Cashing in on Business Opportunities
SRDC 2010
The Cashing in on Business Opportunities Curriculum is designed to be used by educators who work with home-based and micro-businesses. The curriculum is comprehensive, covering a wide array of topics of interest to current or potential business owners. Each chapter follows a basic format consisting of a leader's guide, (with goals and objectives, a narrative, and handouts).
Preparing For the Future: A Guide to Community Based Planning
SRDC 2009
Gene L. Theodori, Sam Houston State University
Across the nation, the desire for rural and small town community and economic development stakeholders to solve local problems and reduce socioeconomic disparities is increasingly recognized by state policymakers, local elected officials and citizens. Moreover, the need to attract and retain sufficient levels of human capital in rural areas to improve the overall quality of life is often a major priority for many communities. In the southern United States, county Extension agents (hereafter referred to as CEAs), particularly those located in nonmetropolitan counties, are increasingly being called upon to provide leadership for community and economic development efforts.
Improving Board and Organizational Effectiveness: Nonprofit Organization Board and Staff Training for Nonprofit and Faith-Based Organizations
SRDC 2002
Christopher M. Sieverdes, Clemson University
Erin P. Hardwick, South Carolina Association of Nonprofit Organizations
This nonprofit board and staff training curriculum was designed to show the best practices for operating nonprofit and voluntary organizations efficiently and effectively in a changing society.
Mapping the Assets of Your Community: A Key Component for Building Local Capacity
SRDC Series #227, June 2002
In this material, a procedure for mapping the assets of a community is described. The approach is one that has been developed by John P. Kretzmann and John L. McKnight in their book, Building Communities From the Inside Out: A Path Toward Finding and Mobilizing a Community’s Assets. It is a process that can be used in any community, and offers an effective strategy for involving a variety of people and organizations in helping bring about improvements in a communities.While this document embraces many of the key concepts advanced in the Kretzmann and McKnight volume, we seek to extend their work in two important ways. First, we offer a creative strategy for uncovering the pool of individuals who have the ingredients for taking on greater community leadership responsibilities. Second, we discuss the role that community asset mapping can play in promoting the type of community development that is concerned with engaging local people in community enhancement efforts.
Turning Lemons into Lemonade: Public Conflict Resolution
SRDC Series #221
Ronald J. Hustedde, University of Kentucky
Steve Smutko, North Carolina State University
Jarad J. Kapsa, Universtiy of Kentucky
This manual is a train-the-trainers tool. It is designed to be taught and used primarily by Extension educators, community officials, and citizen leaders. The basic goal of the manual is to give workshop participants the applicable knowledge and skills to help teach others how to identify, understand, manage, and when possible and desirable, to resolve conflicts within their own communities. The materials that follow and the training sessions themselves are resources and guides. It is not our intention for Lemonade to be taken as a map on how to educate people to deal with conflict. These are concepts and skills that training participants can adapt to meet the needs of their constituency. Just as every community faces unique conflicts, so must the precise manner in which we confront and deal with conflict be of its own design. We hope you leave this training with (at least) two things: Different ways for understanding the sources and forms of conflict; and Concrete skills for addressing it.

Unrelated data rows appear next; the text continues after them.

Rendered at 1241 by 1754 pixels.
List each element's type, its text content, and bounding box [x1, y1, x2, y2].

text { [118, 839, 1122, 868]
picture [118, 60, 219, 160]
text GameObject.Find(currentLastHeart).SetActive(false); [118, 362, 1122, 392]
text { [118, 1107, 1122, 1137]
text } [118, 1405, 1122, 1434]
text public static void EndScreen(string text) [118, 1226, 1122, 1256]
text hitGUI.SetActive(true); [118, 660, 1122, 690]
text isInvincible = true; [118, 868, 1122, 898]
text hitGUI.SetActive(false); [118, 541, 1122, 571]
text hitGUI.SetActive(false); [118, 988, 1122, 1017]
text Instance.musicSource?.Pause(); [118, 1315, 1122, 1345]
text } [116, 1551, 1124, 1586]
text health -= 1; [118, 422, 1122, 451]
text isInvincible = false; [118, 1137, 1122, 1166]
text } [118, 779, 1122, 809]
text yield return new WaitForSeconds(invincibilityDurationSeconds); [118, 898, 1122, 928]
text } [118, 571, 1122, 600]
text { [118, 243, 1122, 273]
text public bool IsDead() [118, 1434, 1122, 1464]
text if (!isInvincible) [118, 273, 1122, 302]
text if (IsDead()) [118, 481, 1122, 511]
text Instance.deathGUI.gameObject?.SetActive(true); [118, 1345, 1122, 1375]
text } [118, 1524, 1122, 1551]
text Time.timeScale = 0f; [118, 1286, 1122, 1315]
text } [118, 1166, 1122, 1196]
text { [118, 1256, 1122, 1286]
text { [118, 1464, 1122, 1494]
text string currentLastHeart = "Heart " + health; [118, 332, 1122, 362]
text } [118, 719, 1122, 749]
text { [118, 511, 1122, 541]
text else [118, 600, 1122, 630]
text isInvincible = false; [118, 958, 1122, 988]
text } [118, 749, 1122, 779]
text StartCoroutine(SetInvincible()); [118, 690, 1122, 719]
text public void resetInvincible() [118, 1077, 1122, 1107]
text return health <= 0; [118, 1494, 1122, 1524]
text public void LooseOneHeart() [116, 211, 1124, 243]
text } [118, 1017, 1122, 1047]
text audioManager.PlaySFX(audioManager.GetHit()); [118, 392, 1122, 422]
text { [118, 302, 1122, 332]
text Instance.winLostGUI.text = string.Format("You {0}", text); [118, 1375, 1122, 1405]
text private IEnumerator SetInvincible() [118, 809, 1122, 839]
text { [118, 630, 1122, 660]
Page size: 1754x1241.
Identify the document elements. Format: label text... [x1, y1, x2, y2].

Community Choices: Public Policy Education Program
SRDC Series #214
Lionel J. Beaulieu, Southern Rural Development Center
Kenneth Bolton Jr., Southeastern Louisiana University
The Community Choices program is designed to engage communities in a systematic assessment of the linkages between its human resource attributes and its economic development opportunities. Purpose and Objectives:
- Produce concrete results at the local community level.
- Engage local community residents in a dialogue and assessment of the linkages between economic development opportunities and the human capital attributes of their community.
- Strengthen residents' understanding of the complex set of policy issues associated with human capital resources and economic development options.
- Provide a forum for exploring alternative strategies for dealing with these issues.
- Clarify potential impacts associated with these policy issues.